━━━━━ Records for this exercise ━━━━━

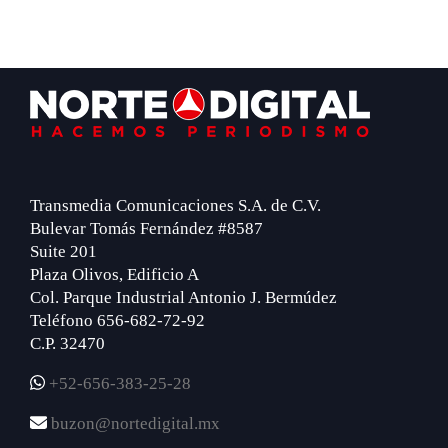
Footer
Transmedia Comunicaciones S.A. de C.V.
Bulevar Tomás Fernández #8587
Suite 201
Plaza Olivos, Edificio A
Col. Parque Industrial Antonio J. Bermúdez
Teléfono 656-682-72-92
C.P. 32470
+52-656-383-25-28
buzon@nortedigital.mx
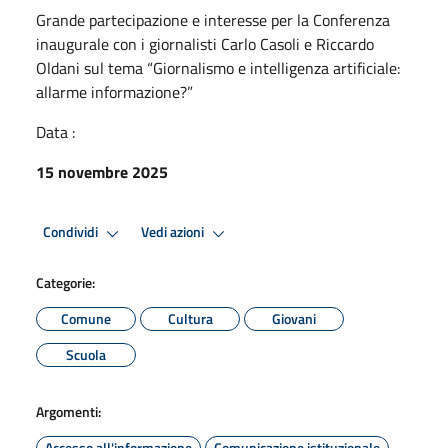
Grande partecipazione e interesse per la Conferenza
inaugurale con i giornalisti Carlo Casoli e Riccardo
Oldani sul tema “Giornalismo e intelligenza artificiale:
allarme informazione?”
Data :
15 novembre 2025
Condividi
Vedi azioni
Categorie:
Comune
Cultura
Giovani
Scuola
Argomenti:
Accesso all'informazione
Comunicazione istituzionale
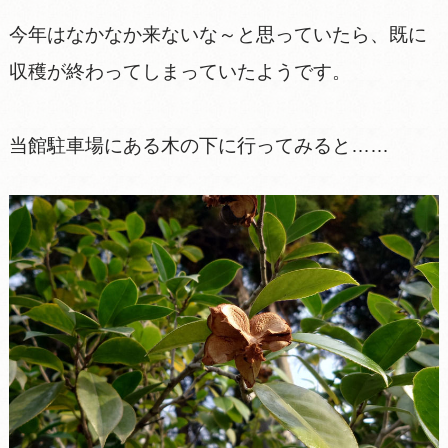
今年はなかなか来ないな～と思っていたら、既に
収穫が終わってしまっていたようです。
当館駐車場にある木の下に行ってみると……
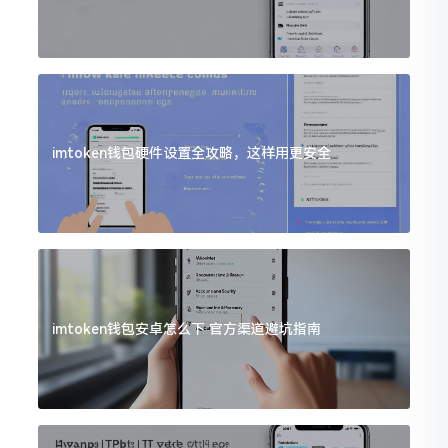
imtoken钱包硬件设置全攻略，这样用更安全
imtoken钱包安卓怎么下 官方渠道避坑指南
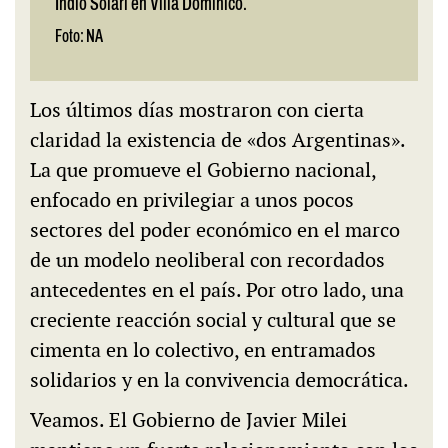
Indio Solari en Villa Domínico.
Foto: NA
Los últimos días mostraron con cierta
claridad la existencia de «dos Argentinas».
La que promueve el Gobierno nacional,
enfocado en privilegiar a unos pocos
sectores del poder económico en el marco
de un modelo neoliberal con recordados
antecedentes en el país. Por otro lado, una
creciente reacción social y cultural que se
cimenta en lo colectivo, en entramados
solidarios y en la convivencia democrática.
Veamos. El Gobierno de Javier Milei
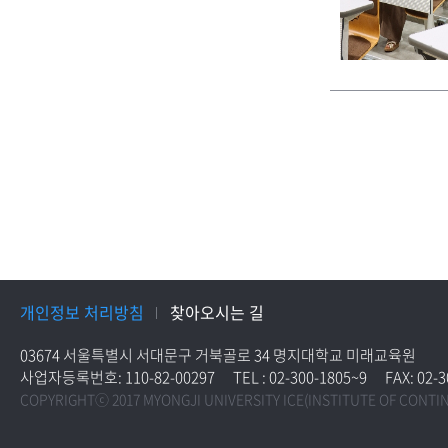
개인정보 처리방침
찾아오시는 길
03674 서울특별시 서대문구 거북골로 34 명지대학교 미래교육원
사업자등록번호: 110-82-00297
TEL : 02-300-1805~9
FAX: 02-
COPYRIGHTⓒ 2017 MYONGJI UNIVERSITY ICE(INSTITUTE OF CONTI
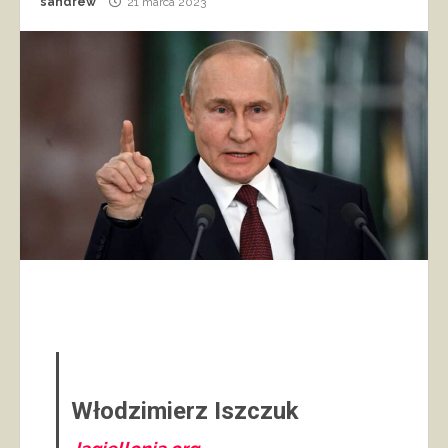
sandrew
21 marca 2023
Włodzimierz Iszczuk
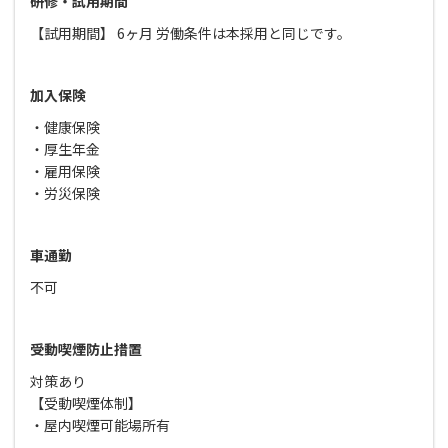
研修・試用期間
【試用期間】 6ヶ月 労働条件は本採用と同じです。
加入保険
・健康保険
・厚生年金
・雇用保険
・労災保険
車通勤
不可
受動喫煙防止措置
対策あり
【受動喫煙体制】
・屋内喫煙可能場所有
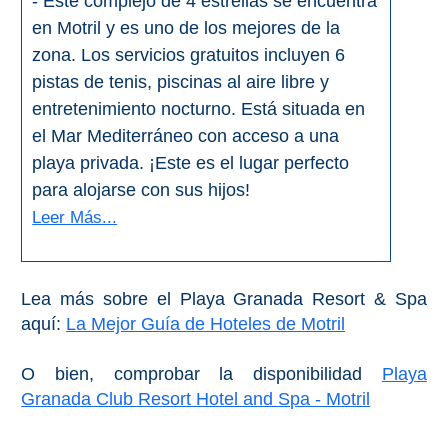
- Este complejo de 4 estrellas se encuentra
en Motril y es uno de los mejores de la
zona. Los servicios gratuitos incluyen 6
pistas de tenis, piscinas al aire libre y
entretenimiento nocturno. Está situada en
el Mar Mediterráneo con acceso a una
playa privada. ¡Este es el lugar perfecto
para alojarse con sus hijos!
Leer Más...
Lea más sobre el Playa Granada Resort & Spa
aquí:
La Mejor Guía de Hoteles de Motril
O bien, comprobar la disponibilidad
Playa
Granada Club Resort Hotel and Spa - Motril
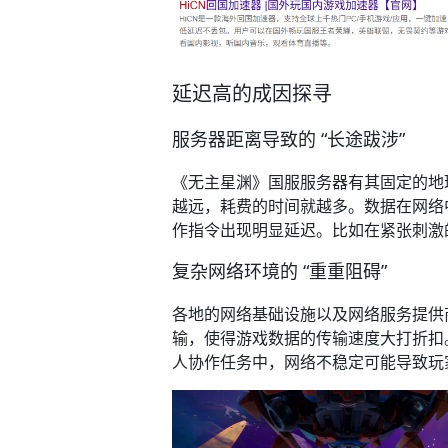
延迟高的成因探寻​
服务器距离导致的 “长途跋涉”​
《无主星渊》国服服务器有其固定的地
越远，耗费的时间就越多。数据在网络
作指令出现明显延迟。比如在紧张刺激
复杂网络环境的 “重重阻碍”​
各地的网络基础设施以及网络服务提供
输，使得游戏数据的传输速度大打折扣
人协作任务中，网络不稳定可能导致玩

━━━━━

** Task item **
Write the material out again exactly as it appears, dropping the pictures.

** Answer to the exercise **
Footer
Transmedia Comunicaciones S.A. de C.V.
Bulevar Tomás Fernández #8587
Suite 201
Plaza Olivos, Edificio A
Col. Parque Industrial Antonio J. Bermúdez
Teléfono 656-682-72-92
C.P. 32470
+52-656-383-25-28
buzon@nortedigital.mx
Grande partecipazione e interesse per la Conferenza
inaugurale con i giornalisti Carlo Casoli e Riccardo
Oldani sul tema “Giornalismo e intelligenza artificiale:
allarme informazione?”
Data :
15 novembre 2025
Condividi
Vedi azioni
Categorie:
Comune
Cultura
Giovani
Scuola
Argomenti:
Accesso all'informazione
Comunicazione istituzionale
今年はなかなか来ないな～と思っていたら、既に
収穫が終わってしまっていたようです。
当館駐車場にある木の下に行ってみると……
imtoken钱包硬件设置全攻略，这样用更安全
imtoken钱包安卓怎么下 官方渠道避坑指南
Indio Solari en Villa Domínico.
Foto: NA
Los últimos días mostraron con cierta
claridad la existencia de «dos Argentinas».
La que promueve el Gobierno nacional,
enfocado en privilegiar a unos pocos
sectores del poder económico en el marco
de un modelo neoliberal con recordados
antecedentes en el país. Por otro lado, una
creciente reacción social y cultural que se
cimenta en lo colectivo, en entramados
solidarios y en la convivencia democrática.
Veamos. El Gobierno de Javier Milei
개인정보 처리방침
찾아오시는 길
03674 서울특별시 서대문구 거북골로 34 명지대학교 미래교육원
사업자등록번호: 110-82-00297
TEL : 02-300-1805~9
FAX: 02-
COPYRIGHTⓒ 2017 MYONGJI UNIVERSITY ICE(INSTITUTE OF CONTI
sandrew
21 marca 2023
Włodzimierz Iszczuk
研修・試用期間
【試用期間】 6ヶ月 労働条件は本採用と同じです。
加入保険
・健康保険
・厚生年金
・雇用保険
・労災保険
車通勤
不可
受動喫煙防止措置
対策あり
【受動喫煙体制】
・屋内喫煙可能場所有
- Este complejo de 4 estrellas se encuentra
en Motril y es uno de los mejores de la
zona. Los servicios gratuitos incluyen 6
pistas de tenis, piscinas al aire libre y
entretenimiento nocturno. Está situada en
el Mar Mediterráneo con acceso a una
playa privada. ¡Este es el lugar perfecto
para alojarse con sus hijos!
Leer Más...
Lea más sobre el Playa Granada Resort & Spa
aquí:
La Mejor Guía de Hoteles de Motril
O bien, comprobar la disponibilidad
Playa
Granada Club Resort Hotel and Spa - Motril
延迟高的成因探寻​
服务器距离导致的 “长途跋涉”​
《无主星渊》国服服务器有其固定的地
越远，耗费的时间就越多。数据在网络
作指令出现明显延迟。比如在紧张刺激
复杂网络环境的 “重重阻碍”​
各地的网络基础设施以及网络服务提供
输，使得游戏数据的传输速度大打折扣
人协作任务中，网络不稳定可能导致玩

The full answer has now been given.